"French Cancan" est un des premiers films tournés par Jean Renoir après son retour en Europe après-guerre. C'est aussi le retour de Jean Gabin sous sa caméra depuis "la bête humaine".
Jean Renoir s'attaque à un véritable symbole français et parisien, le Moulin Rouge dont il se propose d'en conter la construction et le démarrage dans les dernières années du XIXème. Quant à Jean Gabin, la roue a aussi tourné et il présente désormais un autre visage et ses rôles correspondent désormais à ceux d'un homme dans la force de l'âge.
En bref, ce film est un véritable enjeu pour leurs carrières à tous deux.

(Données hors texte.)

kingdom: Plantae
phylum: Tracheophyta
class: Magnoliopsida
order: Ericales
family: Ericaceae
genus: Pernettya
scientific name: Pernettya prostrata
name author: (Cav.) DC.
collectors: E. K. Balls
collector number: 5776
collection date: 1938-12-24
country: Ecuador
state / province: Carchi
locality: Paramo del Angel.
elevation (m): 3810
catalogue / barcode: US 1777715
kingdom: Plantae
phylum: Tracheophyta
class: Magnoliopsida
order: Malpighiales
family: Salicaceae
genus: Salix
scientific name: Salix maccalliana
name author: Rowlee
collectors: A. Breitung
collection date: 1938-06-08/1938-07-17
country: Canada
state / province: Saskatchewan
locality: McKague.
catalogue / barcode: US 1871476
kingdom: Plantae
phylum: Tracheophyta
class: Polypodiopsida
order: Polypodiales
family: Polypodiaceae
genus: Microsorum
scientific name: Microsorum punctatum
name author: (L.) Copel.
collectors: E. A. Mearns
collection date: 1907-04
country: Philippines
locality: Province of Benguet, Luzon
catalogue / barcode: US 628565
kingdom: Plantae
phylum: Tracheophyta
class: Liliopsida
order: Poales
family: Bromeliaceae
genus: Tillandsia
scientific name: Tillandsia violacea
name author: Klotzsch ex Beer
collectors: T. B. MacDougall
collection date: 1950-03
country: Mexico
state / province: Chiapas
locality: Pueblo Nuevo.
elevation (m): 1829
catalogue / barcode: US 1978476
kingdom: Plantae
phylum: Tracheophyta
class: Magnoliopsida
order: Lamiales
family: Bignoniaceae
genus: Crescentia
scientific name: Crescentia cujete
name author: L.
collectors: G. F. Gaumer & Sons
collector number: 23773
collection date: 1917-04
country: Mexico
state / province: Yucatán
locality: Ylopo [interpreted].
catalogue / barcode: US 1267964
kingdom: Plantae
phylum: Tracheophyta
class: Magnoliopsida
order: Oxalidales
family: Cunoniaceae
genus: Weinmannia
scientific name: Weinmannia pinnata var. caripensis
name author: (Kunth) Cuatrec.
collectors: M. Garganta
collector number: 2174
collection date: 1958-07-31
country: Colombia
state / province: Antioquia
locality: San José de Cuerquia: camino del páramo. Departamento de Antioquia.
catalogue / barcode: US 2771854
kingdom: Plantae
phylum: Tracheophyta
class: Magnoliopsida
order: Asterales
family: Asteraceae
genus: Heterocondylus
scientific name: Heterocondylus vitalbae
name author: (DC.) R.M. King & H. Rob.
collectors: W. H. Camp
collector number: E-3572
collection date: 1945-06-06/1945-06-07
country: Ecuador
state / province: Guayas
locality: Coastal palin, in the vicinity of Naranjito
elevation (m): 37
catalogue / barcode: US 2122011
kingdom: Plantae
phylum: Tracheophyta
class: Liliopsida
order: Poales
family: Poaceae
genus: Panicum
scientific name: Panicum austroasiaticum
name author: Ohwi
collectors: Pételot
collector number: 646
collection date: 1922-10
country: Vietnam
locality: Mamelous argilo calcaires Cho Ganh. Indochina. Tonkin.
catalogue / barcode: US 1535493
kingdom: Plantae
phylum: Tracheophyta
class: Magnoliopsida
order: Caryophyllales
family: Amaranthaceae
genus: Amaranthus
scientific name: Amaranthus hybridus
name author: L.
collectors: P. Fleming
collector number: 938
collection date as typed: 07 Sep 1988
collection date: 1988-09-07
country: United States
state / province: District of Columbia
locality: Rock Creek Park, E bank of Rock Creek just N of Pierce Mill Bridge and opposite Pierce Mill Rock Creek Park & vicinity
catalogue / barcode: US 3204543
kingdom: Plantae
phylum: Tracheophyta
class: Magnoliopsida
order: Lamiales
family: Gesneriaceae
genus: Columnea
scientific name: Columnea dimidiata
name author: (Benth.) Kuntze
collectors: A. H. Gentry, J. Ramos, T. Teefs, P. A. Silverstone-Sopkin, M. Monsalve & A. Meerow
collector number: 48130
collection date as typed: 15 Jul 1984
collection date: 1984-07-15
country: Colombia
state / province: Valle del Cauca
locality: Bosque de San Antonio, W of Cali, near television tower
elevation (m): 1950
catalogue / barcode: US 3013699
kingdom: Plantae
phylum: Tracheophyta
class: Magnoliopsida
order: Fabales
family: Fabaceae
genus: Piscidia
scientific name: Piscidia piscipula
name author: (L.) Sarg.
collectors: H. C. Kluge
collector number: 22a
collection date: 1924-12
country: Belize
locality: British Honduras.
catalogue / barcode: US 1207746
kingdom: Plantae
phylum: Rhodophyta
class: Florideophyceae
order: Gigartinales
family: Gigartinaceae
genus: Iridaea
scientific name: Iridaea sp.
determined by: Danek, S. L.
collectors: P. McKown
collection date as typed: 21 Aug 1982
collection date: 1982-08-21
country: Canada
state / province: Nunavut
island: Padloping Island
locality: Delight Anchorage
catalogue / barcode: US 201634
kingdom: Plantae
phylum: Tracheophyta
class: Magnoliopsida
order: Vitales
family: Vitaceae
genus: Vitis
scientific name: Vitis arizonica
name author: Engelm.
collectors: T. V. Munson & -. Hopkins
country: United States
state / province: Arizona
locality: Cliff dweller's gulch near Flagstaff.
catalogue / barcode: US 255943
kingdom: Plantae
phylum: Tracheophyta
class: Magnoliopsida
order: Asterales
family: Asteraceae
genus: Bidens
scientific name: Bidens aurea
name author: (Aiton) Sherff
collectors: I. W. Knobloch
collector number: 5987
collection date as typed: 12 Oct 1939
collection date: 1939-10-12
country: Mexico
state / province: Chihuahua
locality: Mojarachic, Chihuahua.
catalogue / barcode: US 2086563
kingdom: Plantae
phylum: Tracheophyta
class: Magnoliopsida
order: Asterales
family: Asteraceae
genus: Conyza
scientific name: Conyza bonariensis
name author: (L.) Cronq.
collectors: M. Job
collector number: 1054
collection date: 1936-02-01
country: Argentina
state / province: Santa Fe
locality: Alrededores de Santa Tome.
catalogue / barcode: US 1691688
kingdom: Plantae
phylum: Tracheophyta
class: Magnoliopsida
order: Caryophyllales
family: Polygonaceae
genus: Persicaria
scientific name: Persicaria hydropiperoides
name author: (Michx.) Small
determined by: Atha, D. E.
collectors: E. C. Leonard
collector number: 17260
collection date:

Le personnage, Danglard, joué par Gabin est fort intéressant. C'est un "meneur de spectacles" dont la vie – mouvementée – est consacrée à la création de revues. Rien ne compte que le plaisir grisant du succès et des applaudissements des spectateurs. Un soir, il danse, par hasard, avec une jeune grisette, blanchisseuse de son état, (Françoise Arnoul) et il lui propose de développer son talent faisant naître une idée pour un éventuel nouveau spectacle. Une autre fois, c'est une chanteuse des rues dont la voix le séduit. Mais il vit comme l'oiseau sur la branche. Toujours à la recherche d'un crédit, d'un mécène pour concrétiser ses idées. Cependant, sa vie tumultueuse lui fait connaître des revers de fortune jusqu'au moment où, enfin, les astres semblent s'aligner lui permettant d'aboutir à la mise en œuvre du Moulin Rouge avec un spectacle dans lequel il modernise une vieille danse qu'il baptise "french Cancan".
Une scène très forte révèle le fond du personnage lorsque Nini (Françoise Arnoul), amoureuse et jalouse de voir Danglard s'intéresser à une autre artiste, décide le jour de l'ouverture du Moulin Rouge de déclarer forfait. Danglard lui rétorque violemment qu'il n'a qu'un seul amour, le spectacle et l'art. S'il a donné l'illusion de séduire, ce n'est en aucun cas de l'amour mais juste la promesse du succès et des paillettes (même si ça ne dure pas).
Un rôle tout à fait à la mesure de Gabin qui y est impérial à louvoyer entre les uns et les autres pour arriver à ses fins.
Mais c'est la mise en scène de Renoir qui est remarquable dans ce film, appuyée par un splendide Technicolor, dans lequel on sent qu'il a pesé de tout son poids.
Le film est une succession de tableaux et un défilé d'artistes de l'époque. Le plus symptomatique, c'est le tableau où Nini avec son bouquet de roses s'assied sous un pommier en fleurs en haut d'une colline. Il y a aussi Lola qui s'étire voluptueusement dans son lit et tant d'autres. Les affiches sont évidemment dans le style "Toulouse-Lautrec" …
Les décors, les costumes sont très travaillés et apportent une touche visuelle très convaincante.
Le spectacle, et notamment l'étourdissant French Cancan, à la fin, résulte d'une mise en scène millimétrée.
On reconnait, bien entendu, la patte de Renoir dans l'expression de la mixité sociale où tout semble possible : la blanchisseuse qui peut connaître la gloire et sortir de sa condition avec le risque à la fin de se clochardiser, à l'exemple de Prunelle. Le riche prince (étranger) (Giani Esposito) qui tombe éperdument amoureux de la petite blanchisseuse. Le baron Walter (Jean-Roger Caussimon), mécène de Jean Gabin, qui n'hésite pas à s'encanailler. Les voyous qui côtoient les bourgeois. A l'image du spectacle, les protagonistes vivent dans le rêve. Dans l'illusion ?
Le casting regroupe beaucoup d'acteurs connus comme Philippe Clay, Maria Felix, Caussimon, Dora Doll, Edith Piaf, etc … On y trouve même Michel Piccoli dans le rôle d'un fringant militaire …
Reste la musique tirée de divers morceaux très connus comme "la vie Parisienne" d'Offenbach (pas ma tasse de thé à l'ordinaire mais ici, c'est tout à fait adapté).
Pour finir, j'ai énormément apprécié la belle chanson "Complainte de la butte" chantée par la sublime voix de Cora Vaucaire (en doublage d'une actrice)
Même si le sujet ne me passionne pas plus que ça, il faut bien reconnaître que c'est un film intéressant qui est une belle photographie d'une époque, superbement réalisé et très bien joué par des acteurs très impliqués.